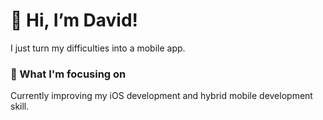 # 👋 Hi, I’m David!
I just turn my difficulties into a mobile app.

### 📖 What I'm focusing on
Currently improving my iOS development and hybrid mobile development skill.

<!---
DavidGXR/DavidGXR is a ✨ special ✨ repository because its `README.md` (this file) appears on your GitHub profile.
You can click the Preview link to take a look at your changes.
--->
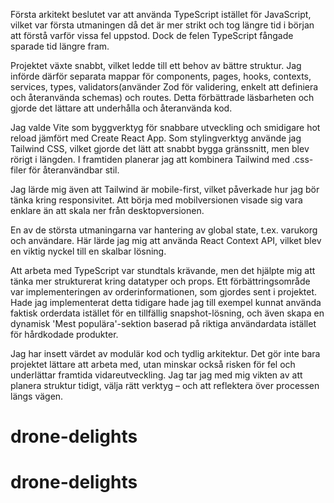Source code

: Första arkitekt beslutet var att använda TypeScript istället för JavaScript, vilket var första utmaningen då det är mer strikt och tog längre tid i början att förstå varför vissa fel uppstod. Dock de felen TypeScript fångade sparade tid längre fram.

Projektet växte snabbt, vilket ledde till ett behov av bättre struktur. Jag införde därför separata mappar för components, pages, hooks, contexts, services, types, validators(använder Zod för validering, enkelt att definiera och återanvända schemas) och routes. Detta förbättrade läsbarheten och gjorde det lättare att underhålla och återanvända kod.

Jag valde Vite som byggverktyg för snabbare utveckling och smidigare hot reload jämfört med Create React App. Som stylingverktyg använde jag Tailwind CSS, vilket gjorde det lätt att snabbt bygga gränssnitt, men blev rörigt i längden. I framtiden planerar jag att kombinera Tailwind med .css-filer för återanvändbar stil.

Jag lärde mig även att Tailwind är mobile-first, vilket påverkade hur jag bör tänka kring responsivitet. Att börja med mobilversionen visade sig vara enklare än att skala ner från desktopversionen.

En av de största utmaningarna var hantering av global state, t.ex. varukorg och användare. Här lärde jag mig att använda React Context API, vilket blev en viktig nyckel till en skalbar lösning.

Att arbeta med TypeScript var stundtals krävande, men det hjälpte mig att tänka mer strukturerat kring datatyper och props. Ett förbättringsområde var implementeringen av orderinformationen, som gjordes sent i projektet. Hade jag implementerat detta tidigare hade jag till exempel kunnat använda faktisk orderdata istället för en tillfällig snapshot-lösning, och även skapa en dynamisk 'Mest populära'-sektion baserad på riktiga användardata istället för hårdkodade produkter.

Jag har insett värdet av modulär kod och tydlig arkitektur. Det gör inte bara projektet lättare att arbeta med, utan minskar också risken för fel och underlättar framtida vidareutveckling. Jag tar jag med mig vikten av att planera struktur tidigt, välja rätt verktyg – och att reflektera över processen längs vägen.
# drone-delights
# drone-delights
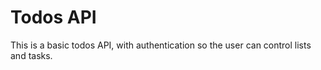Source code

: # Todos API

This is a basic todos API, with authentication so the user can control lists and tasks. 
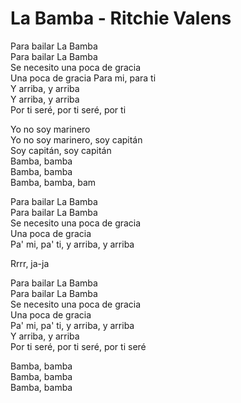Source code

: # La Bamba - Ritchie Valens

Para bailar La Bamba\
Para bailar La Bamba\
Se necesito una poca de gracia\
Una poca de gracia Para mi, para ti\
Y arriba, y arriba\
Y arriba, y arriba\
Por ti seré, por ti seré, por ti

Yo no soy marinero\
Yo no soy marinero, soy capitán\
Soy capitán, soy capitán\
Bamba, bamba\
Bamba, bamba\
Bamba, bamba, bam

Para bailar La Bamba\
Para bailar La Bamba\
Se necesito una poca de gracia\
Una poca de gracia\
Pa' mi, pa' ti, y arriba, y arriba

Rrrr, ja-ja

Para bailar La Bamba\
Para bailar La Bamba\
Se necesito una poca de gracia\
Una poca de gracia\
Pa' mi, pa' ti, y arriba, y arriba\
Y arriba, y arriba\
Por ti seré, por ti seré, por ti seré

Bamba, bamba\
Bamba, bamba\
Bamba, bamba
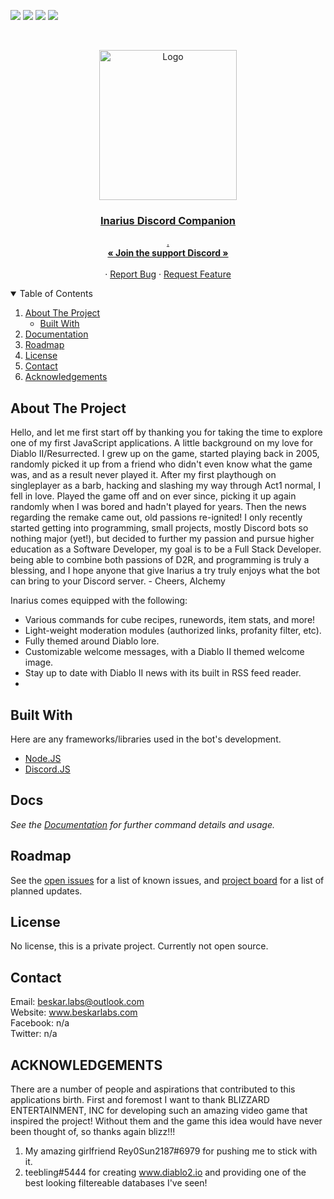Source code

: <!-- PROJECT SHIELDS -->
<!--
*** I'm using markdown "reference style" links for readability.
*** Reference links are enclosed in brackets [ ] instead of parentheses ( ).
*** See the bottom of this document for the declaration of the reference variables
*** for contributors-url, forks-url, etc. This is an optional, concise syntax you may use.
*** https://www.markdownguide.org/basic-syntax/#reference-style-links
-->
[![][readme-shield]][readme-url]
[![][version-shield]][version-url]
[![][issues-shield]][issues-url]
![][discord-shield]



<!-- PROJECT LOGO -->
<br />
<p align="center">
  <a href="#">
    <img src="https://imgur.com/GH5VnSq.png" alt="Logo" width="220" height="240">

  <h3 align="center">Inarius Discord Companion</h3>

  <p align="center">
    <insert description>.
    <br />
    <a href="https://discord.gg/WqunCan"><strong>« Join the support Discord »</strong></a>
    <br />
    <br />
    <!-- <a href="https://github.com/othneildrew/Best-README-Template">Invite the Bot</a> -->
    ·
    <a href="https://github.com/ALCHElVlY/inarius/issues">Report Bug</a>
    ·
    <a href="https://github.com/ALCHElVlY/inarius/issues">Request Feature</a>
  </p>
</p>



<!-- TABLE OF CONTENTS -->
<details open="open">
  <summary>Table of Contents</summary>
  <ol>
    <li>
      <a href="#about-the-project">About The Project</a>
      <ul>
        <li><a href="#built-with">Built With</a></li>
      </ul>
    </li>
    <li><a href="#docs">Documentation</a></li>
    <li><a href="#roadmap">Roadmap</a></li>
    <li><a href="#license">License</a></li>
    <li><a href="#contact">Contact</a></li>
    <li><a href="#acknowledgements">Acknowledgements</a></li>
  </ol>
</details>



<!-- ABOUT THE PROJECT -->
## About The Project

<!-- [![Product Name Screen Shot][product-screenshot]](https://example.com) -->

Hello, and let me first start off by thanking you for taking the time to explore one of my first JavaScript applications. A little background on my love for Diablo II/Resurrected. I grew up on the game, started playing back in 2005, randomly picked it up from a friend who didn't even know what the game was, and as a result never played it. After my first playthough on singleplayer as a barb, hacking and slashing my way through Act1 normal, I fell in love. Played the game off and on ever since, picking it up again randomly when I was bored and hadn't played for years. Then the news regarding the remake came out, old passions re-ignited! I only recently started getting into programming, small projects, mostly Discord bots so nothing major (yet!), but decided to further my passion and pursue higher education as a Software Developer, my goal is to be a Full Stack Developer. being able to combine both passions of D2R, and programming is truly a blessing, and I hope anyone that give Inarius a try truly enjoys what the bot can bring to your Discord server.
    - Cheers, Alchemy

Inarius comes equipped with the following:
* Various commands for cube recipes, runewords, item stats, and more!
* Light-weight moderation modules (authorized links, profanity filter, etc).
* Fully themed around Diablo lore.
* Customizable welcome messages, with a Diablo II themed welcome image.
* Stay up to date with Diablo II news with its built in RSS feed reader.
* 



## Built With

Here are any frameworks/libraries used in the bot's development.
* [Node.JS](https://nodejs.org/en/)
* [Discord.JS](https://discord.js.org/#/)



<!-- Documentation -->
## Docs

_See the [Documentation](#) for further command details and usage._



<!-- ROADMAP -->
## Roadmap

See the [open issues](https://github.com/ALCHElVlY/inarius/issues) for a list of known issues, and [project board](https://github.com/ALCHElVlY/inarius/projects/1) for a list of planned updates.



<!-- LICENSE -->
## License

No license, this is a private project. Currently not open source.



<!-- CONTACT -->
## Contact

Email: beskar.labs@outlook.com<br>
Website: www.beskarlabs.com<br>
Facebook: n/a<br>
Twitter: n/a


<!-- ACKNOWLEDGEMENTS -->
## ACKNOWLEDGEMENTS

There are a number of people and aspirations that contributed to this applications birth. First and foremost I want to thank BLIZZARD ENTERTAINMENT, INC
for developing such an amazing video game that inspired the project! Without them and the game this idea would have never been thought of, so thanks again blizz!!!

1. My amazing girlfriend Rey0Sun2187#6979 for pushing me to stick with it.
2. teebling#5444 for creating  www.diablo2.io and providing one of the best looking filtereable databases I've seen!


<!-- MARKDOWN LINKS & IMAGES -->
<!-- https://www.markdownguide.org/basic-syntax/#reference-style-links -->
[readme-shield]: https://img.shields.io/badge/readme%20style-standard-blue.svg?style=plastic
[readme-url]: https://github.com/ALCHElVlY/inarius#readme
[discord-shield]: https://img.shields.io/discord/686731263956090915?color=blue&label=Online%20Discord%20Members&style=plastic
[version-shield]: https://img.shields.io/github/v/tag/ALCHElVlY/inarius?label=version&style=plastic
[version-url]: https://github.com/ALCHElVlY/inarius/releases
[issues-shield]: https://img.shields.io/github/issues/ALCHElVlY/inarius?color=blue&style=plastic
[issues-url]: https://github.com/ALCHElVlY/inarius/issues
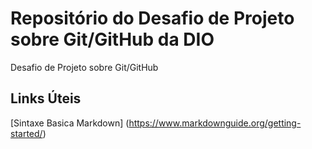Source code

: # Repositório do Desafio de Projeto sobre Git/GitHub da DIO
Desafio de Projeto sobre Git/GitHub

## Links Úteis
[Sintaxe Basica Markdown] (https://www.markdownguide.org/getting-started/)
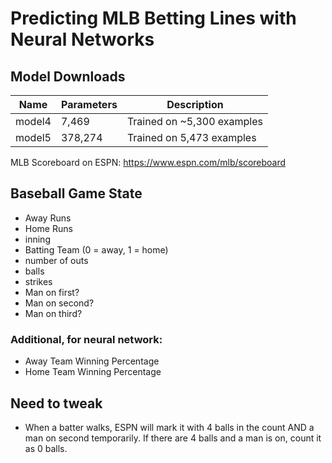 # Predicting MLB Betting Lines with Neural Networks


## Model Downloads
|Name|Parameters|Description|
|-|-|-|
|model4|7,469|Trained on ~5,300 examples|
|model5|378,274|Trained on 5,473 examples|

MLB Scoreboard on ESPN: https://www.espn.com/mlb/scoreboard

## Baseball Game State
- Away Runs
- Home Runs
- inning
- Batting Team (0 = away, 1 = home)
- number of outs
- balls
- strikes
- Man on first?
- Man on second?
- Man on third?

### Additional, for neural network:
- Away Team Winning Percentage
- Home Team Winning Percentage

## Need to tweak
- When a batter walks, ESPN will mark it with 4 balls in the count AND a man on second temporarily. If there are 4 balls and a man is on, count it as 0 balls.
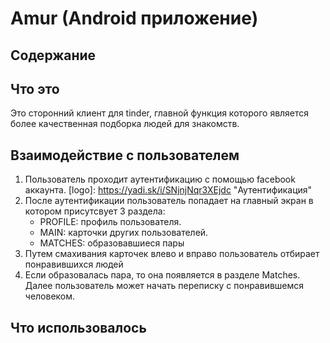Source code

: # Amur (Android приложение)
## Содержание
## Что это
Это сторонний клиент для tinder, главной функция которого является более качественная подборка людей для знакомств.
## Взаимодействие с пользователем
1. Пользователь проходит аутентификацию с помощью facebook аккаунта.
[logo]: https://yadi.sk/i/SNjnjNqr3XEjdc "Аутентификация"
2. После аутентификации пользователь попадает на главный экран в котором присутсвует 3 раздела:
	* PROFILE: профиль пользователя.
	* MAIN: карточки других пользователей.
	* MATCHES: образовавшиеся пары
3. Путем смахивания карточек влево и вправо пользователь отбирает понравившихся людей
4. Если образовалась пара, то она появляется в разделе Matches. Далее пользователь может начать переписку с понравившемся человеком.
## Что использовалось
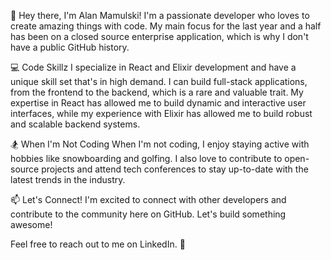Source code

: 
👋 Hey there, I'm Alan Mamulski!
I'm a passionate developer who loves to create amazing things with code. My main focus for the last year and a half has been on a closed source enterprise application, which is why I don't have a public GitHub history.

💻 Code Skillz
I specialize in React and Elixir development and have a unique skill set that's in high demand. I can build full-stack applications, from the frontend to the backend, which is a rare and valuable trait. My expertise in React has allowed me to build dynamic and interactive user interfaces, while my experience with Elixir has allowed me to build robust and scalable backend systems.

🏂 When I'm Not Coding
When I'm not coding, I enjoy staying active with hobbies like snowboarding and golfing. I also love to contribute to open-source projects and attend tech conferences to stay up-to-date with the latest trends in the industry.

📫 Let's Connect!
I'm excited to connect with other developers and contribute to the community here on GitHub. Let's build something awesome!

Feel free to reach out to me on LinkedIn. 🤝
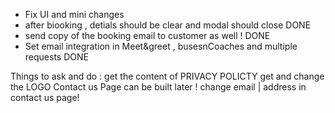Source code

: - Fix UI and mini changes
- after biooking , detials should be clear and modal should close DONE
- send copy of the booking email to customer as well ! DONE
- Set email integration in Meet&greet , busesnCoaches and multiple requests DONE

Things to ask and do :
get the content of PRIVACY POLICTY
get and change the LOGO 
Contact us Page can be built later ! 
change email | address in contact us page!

» **Directions for this task**
Where a picture appears, omit it; otherwise reproduce each line above from the first to the one with "tid längre fram.", inclusive.

» **Reply to the exercise**
 # 👋 Hi, I’m David!
I just turn my difficulties into a mobile app.

### 📖 What I'm focusing on
Currently improving my iOS development and hybrid mobile development skill.

<!---
DavidGXR/DavidGXR is a ✨ special ✨ repository because its `README.md` (this file) appears on your GitHub profile.
You can click the Preview link to take a look at your changes.
--->
Source code

: Första arkitekt beslutet var att använda TypeScript istället för JavaScript, vilket var första utmaningen då det är mer strikt och tog längre tid i början att förstå varför vissa fel uppstod. Dock de felen TypeScript fångade sparade tid längre fram.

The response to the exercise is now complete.